─── Source information

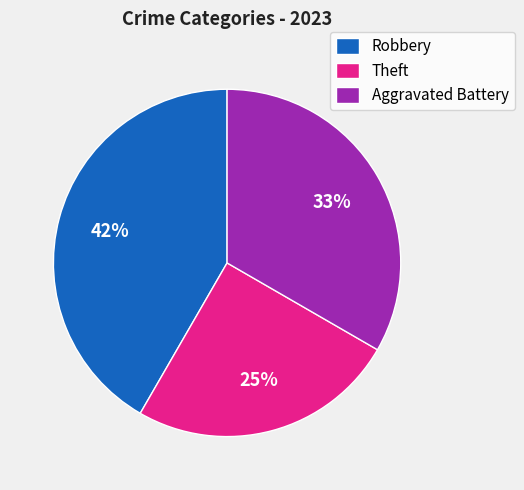

To the nearest percent, what is the combined percentage of Aggravated Battery and Robbery?

75%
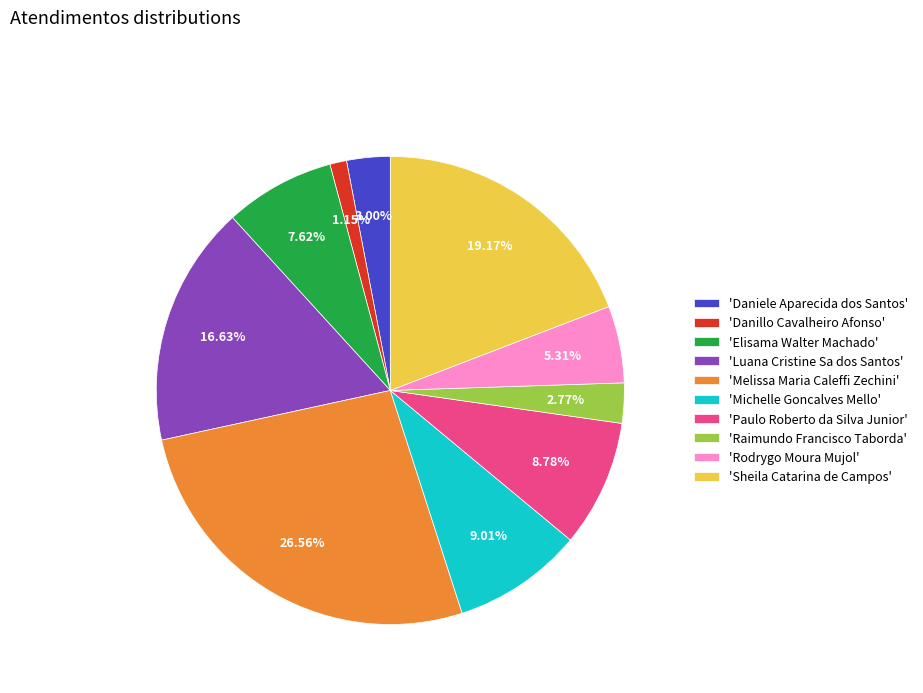

How many slices are in this pie chart?

10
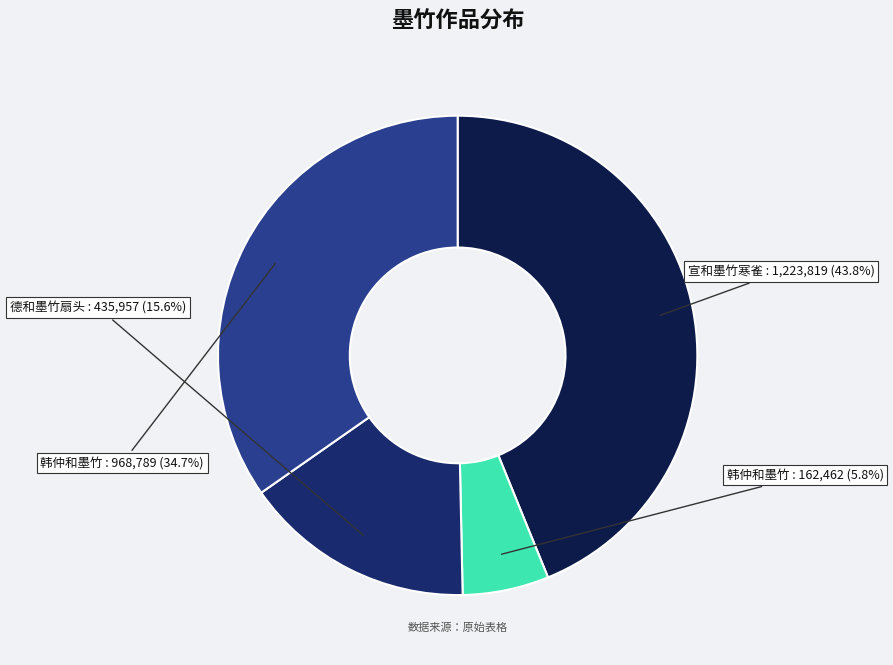

Is there a majority slice in this chart?

No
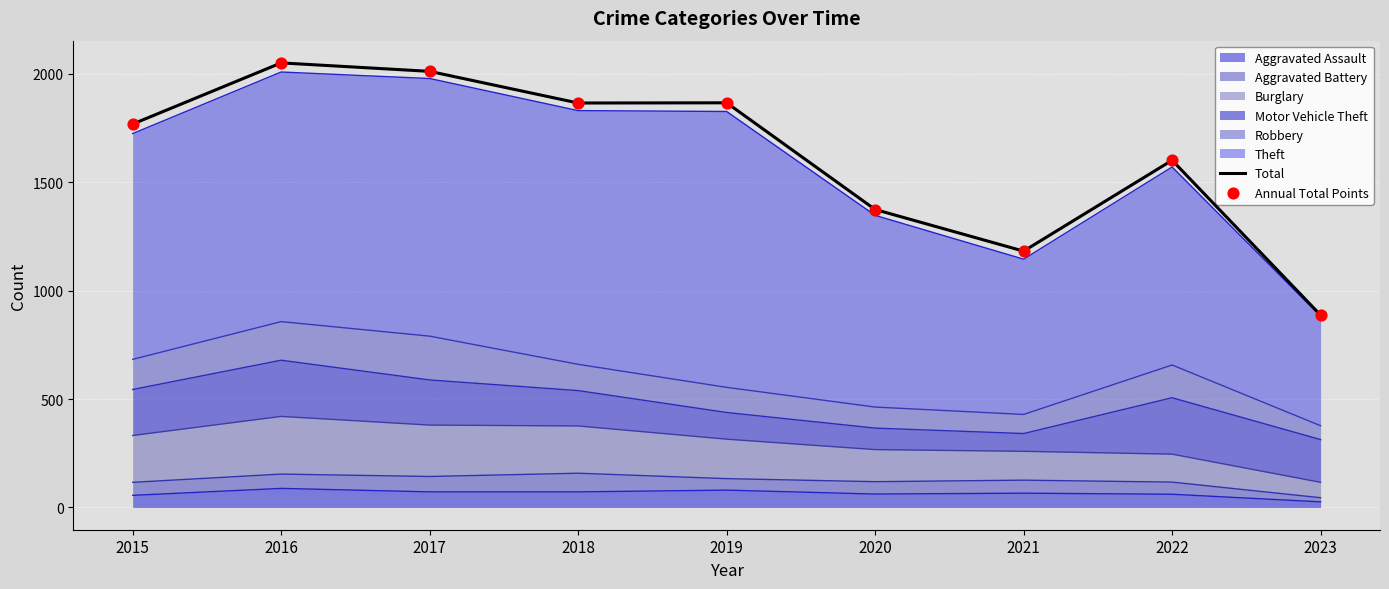

At how many categories does at least one series exceed 1109?

8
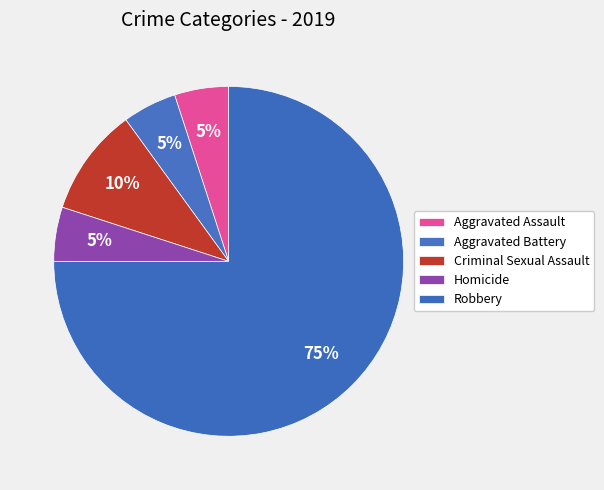

Approximately how many times larger is the value at Aggravated Assault compared to Aggravated Battery?

1.0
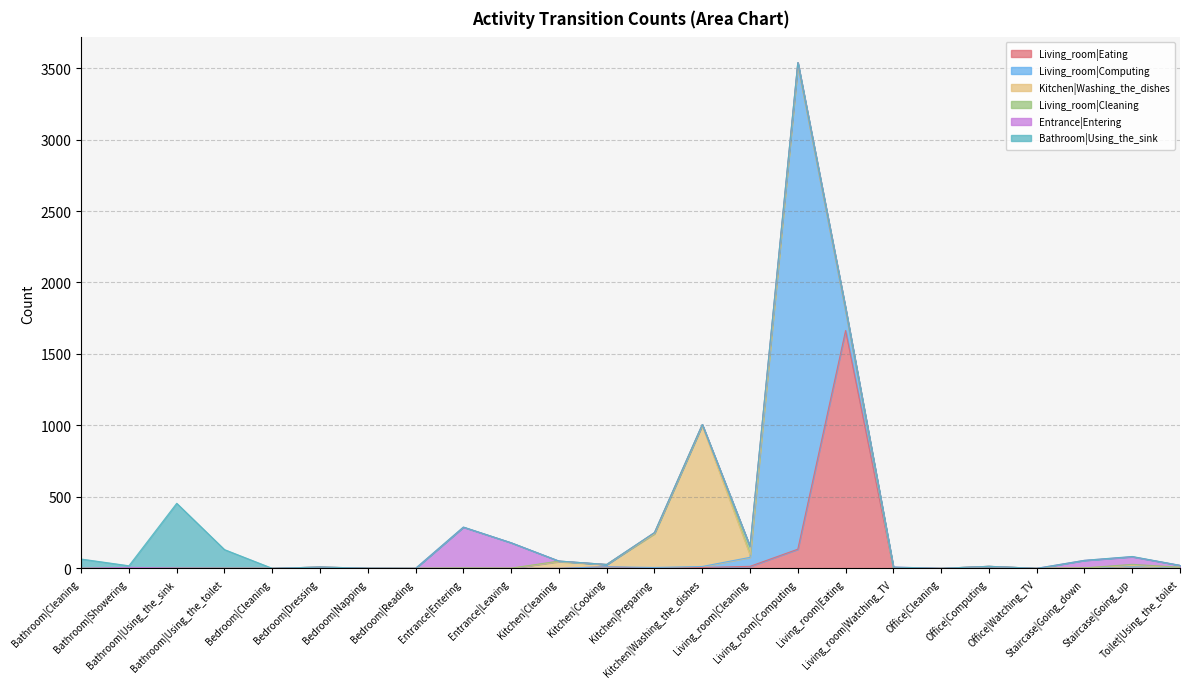

Where is Kitchen|Washing_the_dishes nearest to the value 493?

Kitchen|Preparing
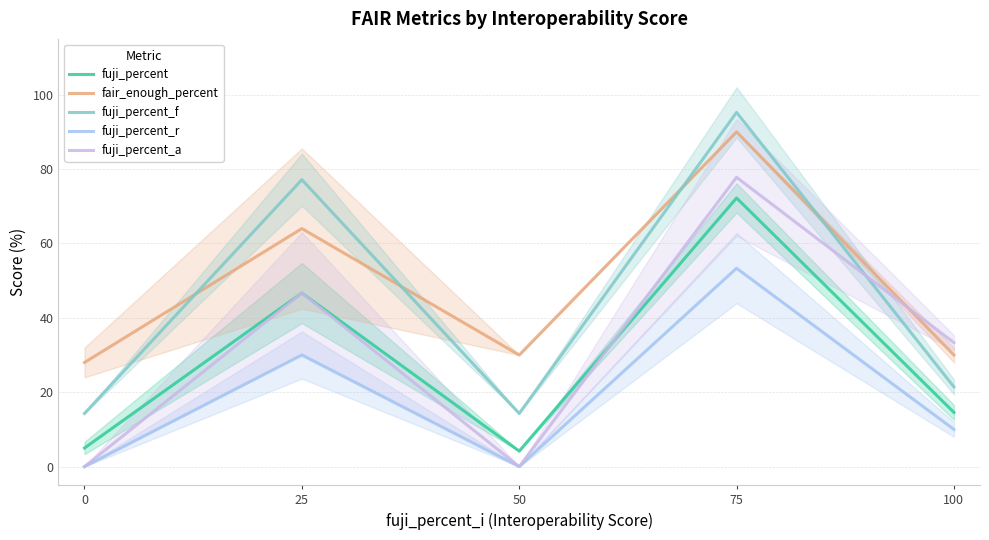

True or false: fuji_percent_f has a value of 14.3 at 50.

True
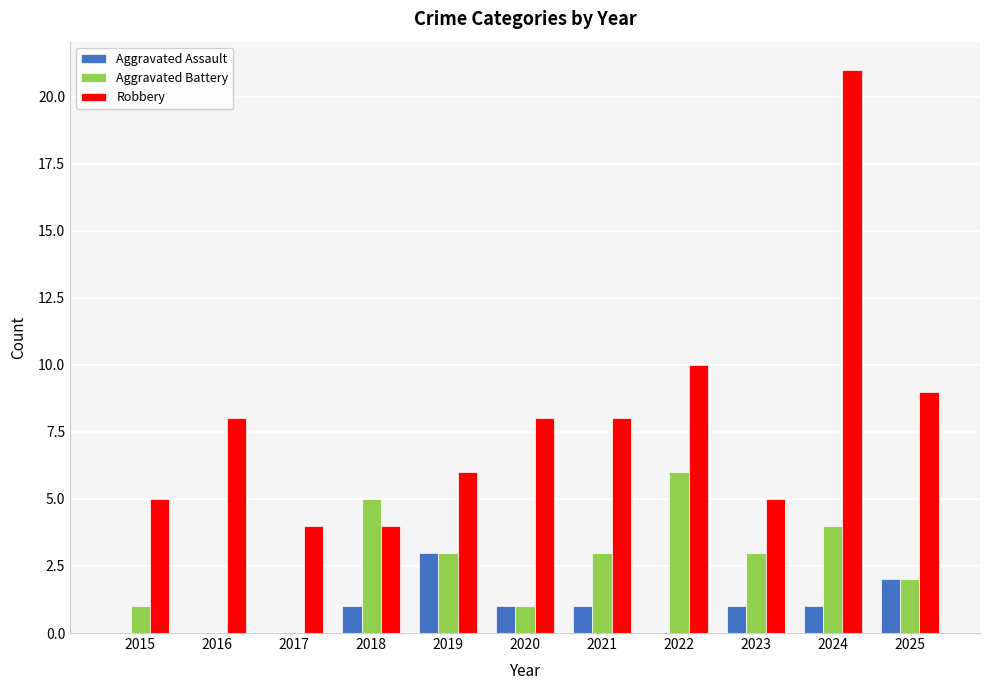

At which label does Aggravated Battery reach its peak?

2022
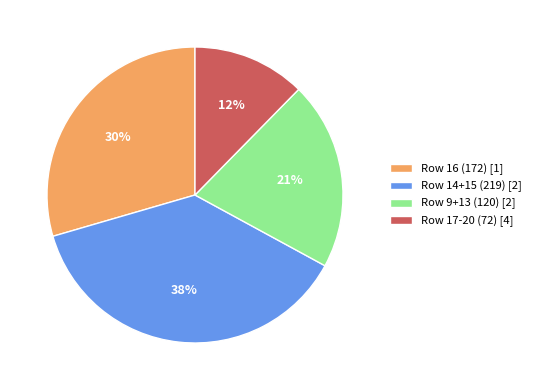

To the nearest percent, what is the average slice percentage?

25%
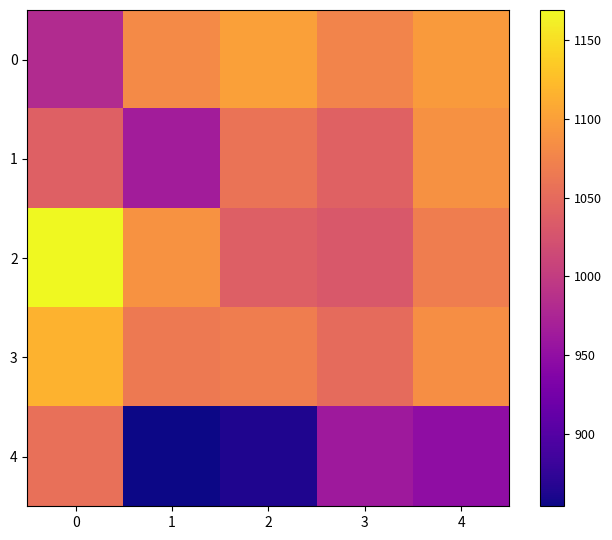

Reading left to right, transcribe all the data shown in this chart.

0: 0=981.6	1=1081.5	2=1100.7	3=1075.2	4=1095.9
1: 0=1039.4	1=965.7	2=1059.1	3=1041.1	4=1087.1
2: 0=1168.9	1=1089.0	2=1038.1	3=1031.0	4=1069.3
3: 0=1116.0	1=1065.2	2=1068.5	3=1050.5	4=1084.2
4: 0=1055.2	1=854.3	2=863.2	3=962.2	4=948.9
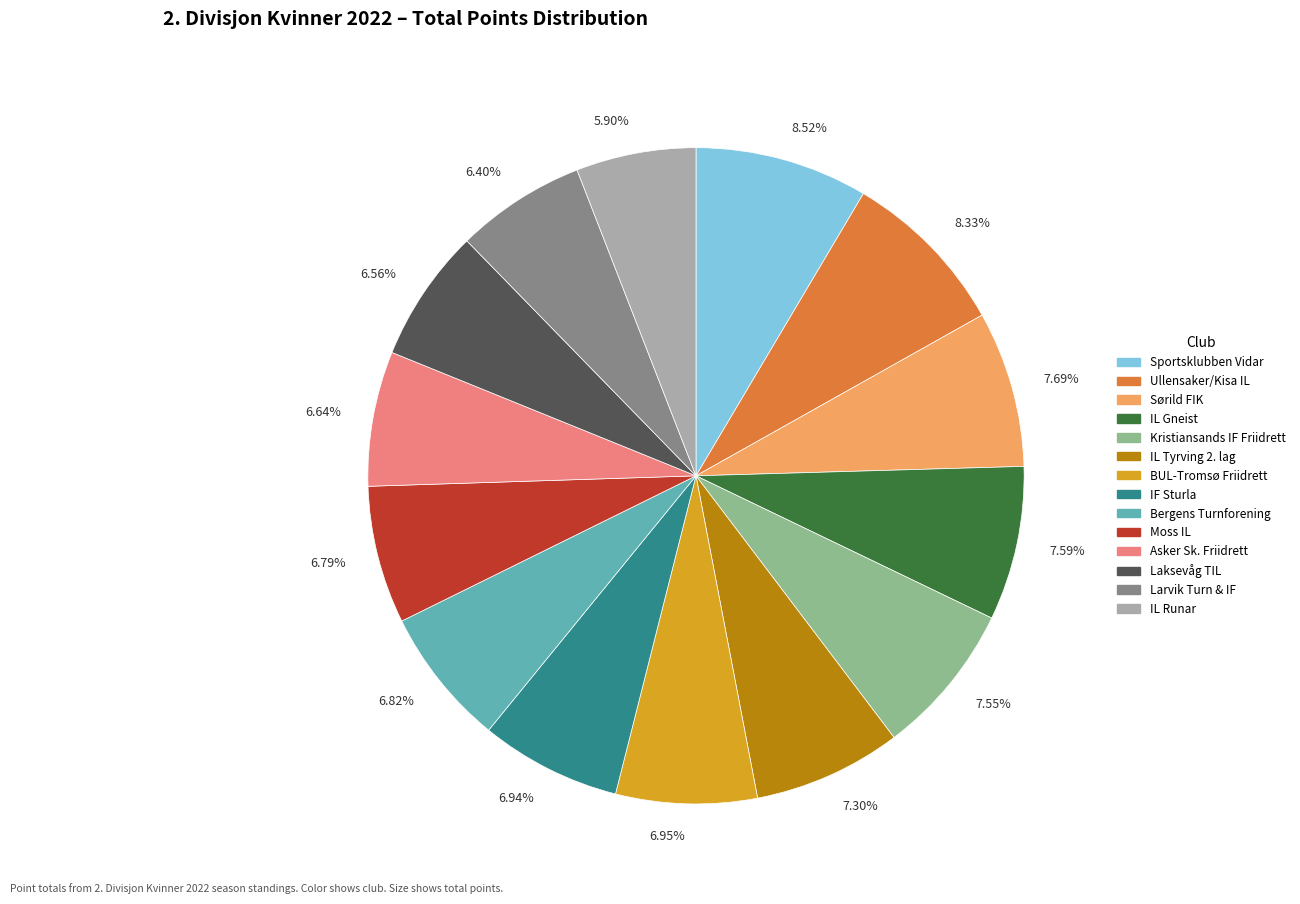

Approximately how many times larger is the value at 5.90% compared to 7.59%?

0.8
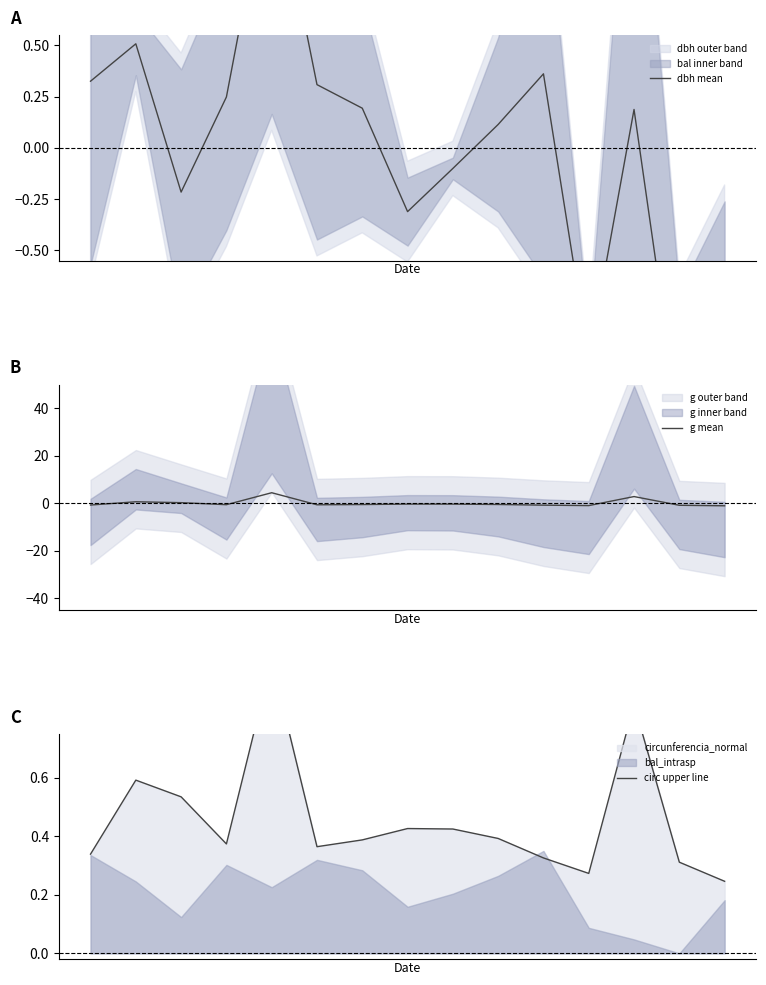

At which category does the chart reach its minimum across all series?

13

──────

▶ Work task: Convert the items above into a JSON list of strings, one string per line, with blank lines left out. Omit the pictures.

▶ Reply:
[
  "To the nearest percent, what is the combined percentage of Aggravated Battery and Robbery?",
  "75%",
  "How many slices are in this pie chart?",
  "10",
  "Is there a majority slice in this chart?",
  "No",
  "At how many categories does at least one series exceed 1109?",
  "8",
  "Approximately how many times larger is the value at Aggravated Assault compared to Aggravated Battery?",
  "1.0",
  "Where is Kitchen|Washing_the_dishes nearest to the value 493?",
  "Kitchen|Preparing",
  "True or false: fuji_percent_f has a value of 14.3 at 50.",
  "True",
  "At which label does Aggravated Battery reach its peak?",
  "2022",
  "To the nearest percent, what is the average slice percentage?",
  "25%",
  "Reading left to right, transcribe all the data shown in this chart.",
  "0: 0=981.6\t1=1081.5\t2=1100.7\t3=1075.2\t4=1095.9",
  "1: 0=1039.4\t1=965.7\t2=1059.1\t3=1041.1\t4=1087.1",
  "2: 0=1168.9\t1=1089.0\t2=1038.1\t3=1031.0\t4=1069.3",
  "3: 0=1116.0\t1=1065.2\t2=1068.5\t3=1050.5\t4=1084.2",
  "4: 0=1055.2\t1=854.3\t2=863.2\t3=962.2\t4=948.9",
  "Approximately how many times larger is the value at 5.90% compared to 7.59%?",
  "0.8",
  "At which category does the chart reach its minimum across all series?",
  "13"
]